金熙熙撅嘴卖萌:“宝宝们,熙哥这么卖力地卖惨,咋没人给熙哥送点啥呢?你们真是坏死了,一点也不可爱,都要人家说明白。”

她捂住肚子看了看底下的留言。

熙哥小棉袄:熙哥,你就流个血而已,住个院岂不是亏死?做直播的钱全搭进去,你不心疼吗?金熙熙看到这条留言,寻思半晌说道:“好像我不花钱很久了,这里应该没人跟我结账吧?哎呦,万一有人跟我结账,肿么办?我干脆跑路也不行,万一被我家男人逮着正着,我就要去喂老虎,罢罢罢,横

竖都是以死,我继续躺尸,你们就当没看过我直播。”

关掉手机,金熙熙忽然惴惴不安起来。

说起钱这档子事儿,她好像全忘记了,也没什么地方需要花钱的,什么都有人准备好,连她的姨妈巾也装了一仓库,一辈子不愁

可万一滕九延看了她直播,想起要跟她结账,以他抠门的本性还是做得出来的,那她岂不是死翘翘?

忽然好后悔做这场直播啊。

这时候狂枭走进来,带着一群医生给她复查。

金熙熙不停朝狂枭甩眼色。

“干什么?有话直说,别抛媚眼儿,被你男人发现,我还要不要活了?”狂枭瞪她。

金熙熙翻白眼。

这家伙真是吃硬不吃软啊。

“狂枭,我问你我住院的账单谁来结?”她大声道。

一众医生眼皮子抽了抽。

住院的账单这种事儿,还用她发愁?

九爷恨不得把医院也送给她,担心劳什子的账单啊。

狂枭笑了。

他朝医生们摆摆手,让他们出去。

等医生一走,狂枭搬来一张椅子坐下,同时又暗中掐断了这间病房的监控录音。

“你担心什么?”他问。

这女人脑子是不是短路了?

竟然问起这种幼稚的问题。

金熙熙狂翻白眼,看白痴一样瞅着他,爆出一句:“我没买保险。

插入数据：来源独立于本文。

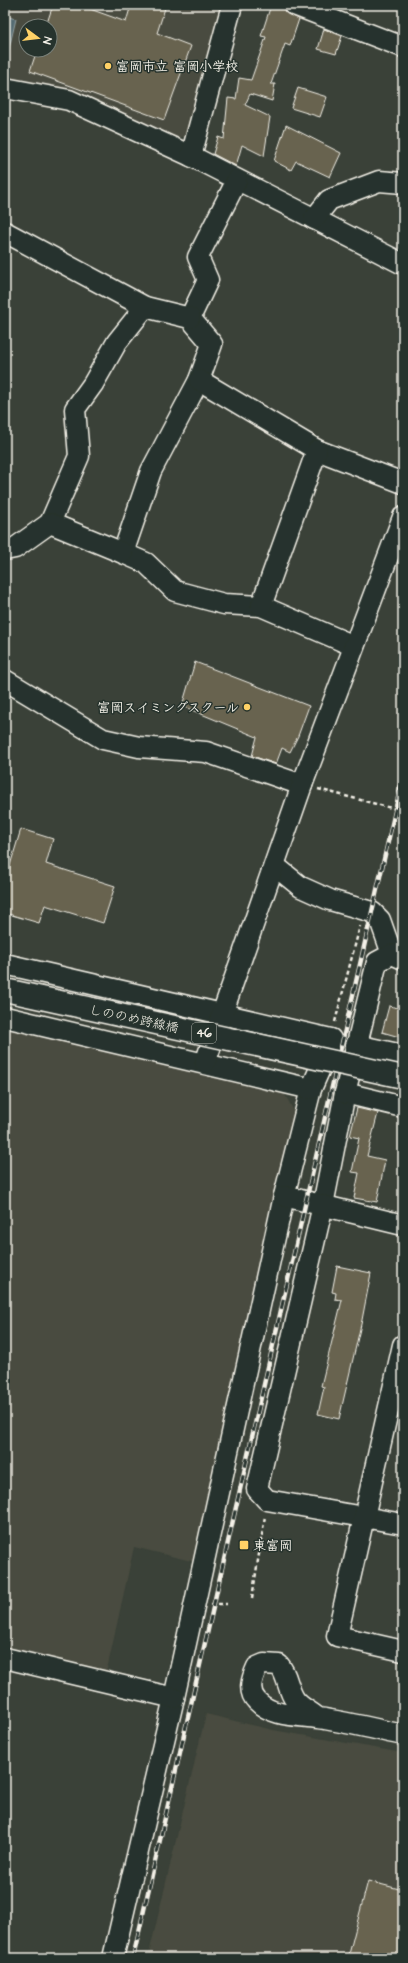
<svg xmlns="http://www.w3.org/2000/svg" width="408" height="1963" font-family="'Architects Daughter','Klee One',sans-serif">
<style>
.built{fill:#484b3f;fill-rule:evenodd}
.water{fill:#556c73;stroke:#95a1a2}
.building{fill:#676350;stroke:#f4f1e8}
.lines{fill:none;stroke-linecap:round;stroke-linejoin:round}
.minor-casing{stroke:#f4f1e8;stroke-width:23}
.path{stroke:#f4f1e8;stroke-width:2.5;stroke-dasharray:4 3;stroke-linecap:butt}
.minor{stroke:#26332d;stroke-width:20}
.rail-casing{stroke:#f4f1e8;stroke-width:4.5}
.rail{stroke:#26332d;stroke-width:3;stroke-dasharray:9;stroke-linecap:butt}
.major-bridge-casing{stroke:#f4f1e8;stroke-width:25;stroke-linecap:butt}
.major-bridge{stroke:#26332d;stroke-width:22}
.poi-dot{fill:#ffd166;stroke:#26332d;stroke-width:1.5}
.labels{text-anchor:middle;stroke-width:3;stroke-linejoin:round;paint-order:stroke}
.shield{fill:#26332d;stroke:#b6b8b0;stroke-width:1}
.shield-label{font-size:12px;font-weight:bold;fill:#f4f1e8}
.poi-label{font-size:13px;font-weight:bold;fill:#f4f1e8;stroke:#26332d;text-anchor:start}
.street-label{font-size:13px;fill:#f4f1e8;stroke:#26332d}
</style>
<rect width="100%" height="100%" fill="#3a4138"/>
<filter id="ink" filterUnits="userSpaceOnUse"><feTurbulence type="fractalNoise" baseFrequency=".025" numOctaves="2"/><feDisplacementMap in="SourceGraphic" scale="8" xChannelSelector="R" yChannelSelector="G"/><feConvolveMatrix kernelMatrix="1 2 1 2 8 2 1 2 1" color-interpolation-filters="sRGB"/></filter>
<g filter="url(#ink)">
<g class="built">
<path d="M5,5H229L187,136L174,139L5,82ZM26,26H50V50H26Z"/>
<polygon points="5,1024 279,1084 294,1111 195,1562 134,1547 106,1674 5,1651"/>
<polygon points="206,1714 273,1730 403,1753 403,1958 148,1958"/>
</g>
<polygon class="water" points="5,16 16,19 7,57 5,57"/>
<g class="building">
<polygon points="53,5 79,5 126,22 131,5 166,5 157,33 191,46 164,120 30,71 37,50 50,50 50,26 46,26"/>
<polygon points="271,5 283,5 285,12 299,19 290,46 285,44 271,84 275,84 272,101 250,94 245,105 270,117 264,156 242,145 236,166 213,154 218,137 224,139 228,98 236,99 239,78 251,80 266,37 261,36"/>
<polygon points="324,29 342,36 336,54 318,49"/>
<polygon points="298,88 327,97 320,117 291,108"/>
<polygon points="286,125 341,153 330,177 296,161 291,170 274,161"/>
<polygon points="195,662 309,706 298,736 290,752 282,748 276,764 252,756 257,737 182,706"/>
<polygon points="21,829 53,839 46,864 115,886 103,923 45,905 39,923 5,913 5,882"/>
<polygon points="389,1006 403,1009 403,1038 382,1032"/>
<polygon points="357,1108 378,1113 367,1156 385,1160 377,1202 354,1198 359,1173 352,1172 359,1138 350,1136"/>
<polygon points="337,1266 371,1273 362,1320 339,1419 318,1414 324,1387 321,1386 342,1300 335,1299 336,1293 332,1292"/>
<polygon points="368,1881 403,1890 403,1958 348,1958"/>
</g>
<g class="lines">
<defs>
<g id="minor">
<polyline points="294,5 403,47"/>
<polyline points="5,88 69,100 191,156 403,264"/>
<polyline points="191,156 232,5"/>
<polyline points="237,180 198,257 208,280 190,318 212,344 199,380 151,471 123,553 146,563 175,591 224,604 261,606 354,646"/>
<polyline points="314,219 329,200 379,181 403,183"/>
<polyline points="5,232 145,307 190,318"/>
<polyline points="199,380 317,450 403,483"/>
<polyline points="50,523 79,456 75,409 93,384 117,342 145,307"/>
<polyline points="5,550 15,548 50,523 123,553"/>
<polyline points="261,606 317,450"/>
<polyline points="5,680 103,739 139,747 206,752 302,785"/>
<polyline points="275,866 301,887 330,900 372,912 380,920 392,954 403,959"/>
<polyline points="392,954 377,962 345,1093 323,1205 257,1489 267,1500 403,1524"/>
<polyline points="5,964 331,1039 326,1055 311,1089 284,1196 174,1698 113,1958"/>
<polyline points="5,1017 311,1089"/>
<polyline points="356,1045 403,1055"/>
<polyline points="205,1063 302,785 403,517"/>
<polyline points="345,1093 403,1107"/>
<polyline points="284,1196 403,1225"/>
<polyline points="403,1345 337,1636 403,1651"/>
<polyline points="5,1658 174,1698"/>
<path d="M318,1718C311,1712 300,1707 295,1700C287,1689 288,1675 279,1665L264,1664L257,1667C252,1678 247,1691 257,1701C272,1717 299,1715 318,1718C347,1722 375,1729 403,1735"/>
</g>
</defs>
<use href="#minor" class="minor-casing"/>
<g class="path">
<polyline points="318,789 403,811"/>
<polyline points="335,1022 360,926"/>
<polyline points="252,1598 265,1516"/>
<polyline points="211,1604 227,1604"/>
</g>
<use href="#minor" class="minor"/>
<defs>
<polyline id="rail" points="133,1958 403,776"/>
</defs>
<use href="#rail" class="rail-casing"/>
<use href="#rail" class="rail"/>
<defs>
<polyline id="major-bridge" points="5,990 403,1077"/>
</defs>
<use href="#major-bridge" class="major-bridge-casing"/>
<use href="#major-bridge" class="major-bridge"/>
</g>
</g>
<g class="poi-dot">
<circle cx="108" cy="66" r="4"/>
<circle cx="247" cy="707" r="4"/>
<rect x="239" y="1540" width="10" height="10" rx="2"/>
</g>
<g class="labels">
<rect class="shield" x="192" y="1023" width="24" height="20" rx="3"/>
<g class="shield-label">
<text x="204" y="1037">46</text>
</g>
<g class="poi-label">
<text x="116" y="71">富岡市立 富岡小学校</text>
<text x="239" y="712" text-anchor="end">富岡スイミングスクール</text>
<text x="253" y="1550">東富岡</text>
</g>
<g class="street-label">
<text transform="translate(134 1018) rotate(12)" y="5">しののめ跨線橋</text>
</g>
</g>
<rect width="408" height="1963" fill="none" stroke="#26332d" stroke-width="20"/>
<rect x="10" y="10" width="388" height="1943" fill="none" stroke="#f4f1e8" stroke-width="1.5" filter="url(#ink)"/>
<g transform="translate(38 38) rotate(105)"><circle r="19" fill="#26332d" stroke="#787f78"/>
<path d="M0-3L7 15L0 10L-7 15Z" fill="#ffd166"/>
<text y="-6" font-size="11" font-weight="bold" text-anchor="middle" fill="#f4f1e8">N</text>
</g>
</svg>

”

“哈哈哈哈哈!”

狂枭跟听了世纪大笑话一样狂笑不止。

“你笑什么,本来就是啊,我没买保险,而且身无分文,我的钱全被九爷掏空了,一分存款也没有。”她吐槽道。

就算有那么一丁点的钱,也是不够住一次院的。

狂枭不笑了。

他静静看着金熙熙,在思索她话的真实性。

“你看什么看,老娘的血汗钱本来就被九爷讹光了,我还骗你不成。”金熙熙狂躁了几分。

想起这事,她还老不爽快了。

狂枭不语,脑子里冒出一个念头来。

九爷怕是已经对她

蹭蹭蹭。

病房的门被推开。小野带着哈蟆镜踱步进来,手底下是几张账单。